New study seeks to identify mutations responsible for age-related hearing loss

By Kimberly McGhee
Image of human cochlea courtesy of Bradley A. Schulte, Ph.D.

Currently, more than 28 million Americans have impaired hearing, and approximately 75% of these persons are over the age of 55. Nearly 30 years ago, hearing scientist John H. Mills, Ph.D. brought together a multidisciplinary team of MUSC researchers including audiologists, histopathologists, biochemists, and electrophysiologists to study the causes of age-related hearing loss. Since its inception, this National Institutes of Health–funded program, currently directed by Judy R. Dubno, Ph.D., Professor and Director of the Hearing Research Program in the Department of Otolaryngology-Head and Neck Surgery, has included projects headed by investigators from both Dr. Dubno’s department and the Department of Pathology and Laboratory Medicine.
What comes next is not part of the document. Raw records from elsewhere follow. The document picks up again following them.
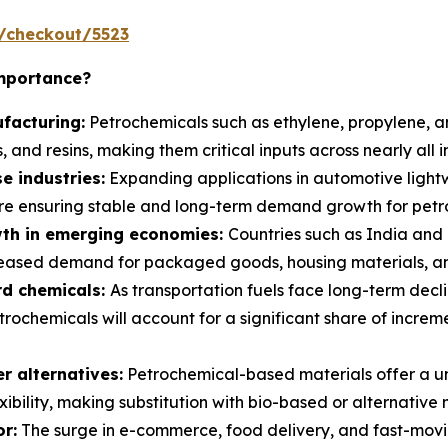
/checkout/5523
Importance?
facturing:
Petrochemicals such as ethylene, propylene, a
, and resins, making them critical inputs across nearly all i
e industries:
Expanding applications in automotive light
e ensuring stable and long-term demand growth for petro
th in emerging economies:
Countries such as India and 
reased demand for packaged goods, housing materials, and
rd chemicals:
As transportation fuels face long-term declin
trochemicals will account for a significant share of incre
 alternatives:
Petrochemical-based materials offer a un
xibility, making substitution with bio-based or alternative
r:
The surge in e-commerce, food delivery, and fast-movi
Hearing losses can occur from a variety of causes, including environmental factors such as exposure to noise and ototoxic drugs, making it difficult to distinguish these factors from the effects of age. However, early studies with laboratory animals conducted at MUSC under carefully controlled conditions identified a metabolic component to age-related hearing loss that is associated with a decline in the endocochlear potential. The endocochlear potential is an electrical potential of 80-100mV in the cochlea that acts like a battery to drive auditory transduction. These early studies with laboratory animals also pointed to a genetic component for age-related hearing loss and, along with more recent laboratory animal and human studies, have shown that hearing loss in older adults is a consequence of accumulated environmental stresses to the cochlea and an intrinsic genetically controlled aging process. As much as 60% of hearing loss in older adults can be attributed to heritability.

In parallel with laboratory animal studies, the research team has collected audiometric data and DNA samples from more than 800 research participants aged 55 years and older and has been able to stratify their hearing loss into metabolic and non-metabolic phenotypes. Taking advantage of this large human database, Bradley A. Schulte, Ph.D, Vice Chair for Research in the Department of Pathology and Laboratory Medicine, is now conducting a whole-exome sequencing (WES) study to identify genetic variants associated with metabolic hearing loss. The recent acquisition of a high-throughput sequencing platform (Illumina HiSeqTM2500) has enabled this next-generation sequencing to be performed at MUSC.

Approximately 100 genes implicated in metabolic hearing loss have been identified through a combination of studies in laboratory animals and in adults with normal and impaired hearing. These candidate genes will be the initial focus of the WES. Once relevant mutations are identified, the team will attempt to localize the proteins involved to specific tissues and cell types in the mouse and human inner ear using histochemical and biochemical techniques. Ultimately, gene knockout animal models will be developed to better determine how the mutations affect hearing.

Schulte plans to sequence genes from 400 research participants by the end of the year and hopes to identify some relevant gene mutations over the next two years. “If we see a good correlation between the results from laboratory animal and human studies, we will know we have a promising gene candidate and we will go after that variant,” says Schulte. Once mutations have been identified, it may be possible to develop therapies to target them—either by correcting the defect through genetic engineering or by modulating protein expression with a novel or existing drug.